**ACTION DEMANDÉE 1:**
Recopiez le passage de l'extrait sur Töpffer qui va de « A travers ce » à « les plus drôles. », ces deux bornes comprises.

**TEXTE EXTRAIT:**
------------------------------------

A travers ce microcosme merveilleusement vivant, grouillant de personnages savoureux ou franchement hilarants, croqués avec une fantaisie parfois débridée, Töpffer mène une réflexion désabusée et souvent inquiète qui prend des allures prophétiques aux yeux du lecteur d’aujourd’hui. Car là où s’exerce le regard d’un homme lucide, les symptômes les plus sombres sont inséparables des aspects les plus drôles.
Chez Töpffer, toutefois, la satire même caustique n’est jamais amère. Il se plaît à sourire plutôt qu’à fulminer. Son art est de croquer, avec ce que ce terme implique de légèreté et de prestesse. De là sa constante bonne humeur, malgré quelques propos désenchantés. S’il dénonce les tares du tourisme de son époque, c’est qu’il y voit une atteinte à l’authenticité des paysages et des mœurs; s’il brocarde les pédants (qu’ils soient guides ou savants), c’est que leur suffisance ou leur esprit de système font obstacle à une saine approche des choses les plus simples. Témoin l’embarras du Docteur Festus qui, au moment de partir en voyage, n’arrive pas à choisir son moyen de transport: «Il craignait la voiture, en ce qu’elle est sans emploi pour passer les rivières; et le bateau, en ce qu’il est le plus mauvais véhicule connu en terre ferme.»

------------------------------------

**MATÉRIEL FOURNI:**
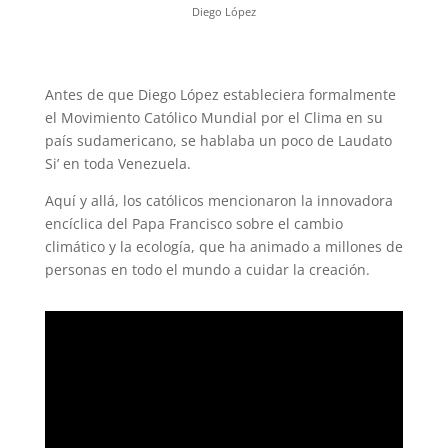
Diego López
Antes de que Diego López estableciera formalmente
el Movimiento Católico Mundial por el Clima en su
país sudamericano, se hablaba un poco de Laudato
Si’ en toda Venezuela.
Aquí y allá, los católicos mencionaron la innovadora
encíclica del Papa Francisco sobre el cambio
climático y la ecología, que ha animado a millones de
personas en todo el mundo a cuidar la creación.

------------------------------------

**ACTION DEMANDÉE 2:**
Repérez dans le listing chaque ligne où figure le mot « Diego », puis recopiez ces lignes.

**VOTRE SOLUTION 1:**
A travers ce microcosme merveilleusement vivant, grouillant de personnages savoureux ou franchement hilarants, croqués avec une fantaisie parfois débridée, Töpffer mène une réflexion désabusée et souvent inquiète qui prend des allures prophétiques aux yeux du lecteur d’aujourd’hui. Car là où s’exerce le regard d’un homme lucide, les symptômes les plus sombres sont inséparables des aspects les plus drôles.

**VOTRE SOLUTION 2:**
Diego López
Antes de que Diego López estableciera formalmente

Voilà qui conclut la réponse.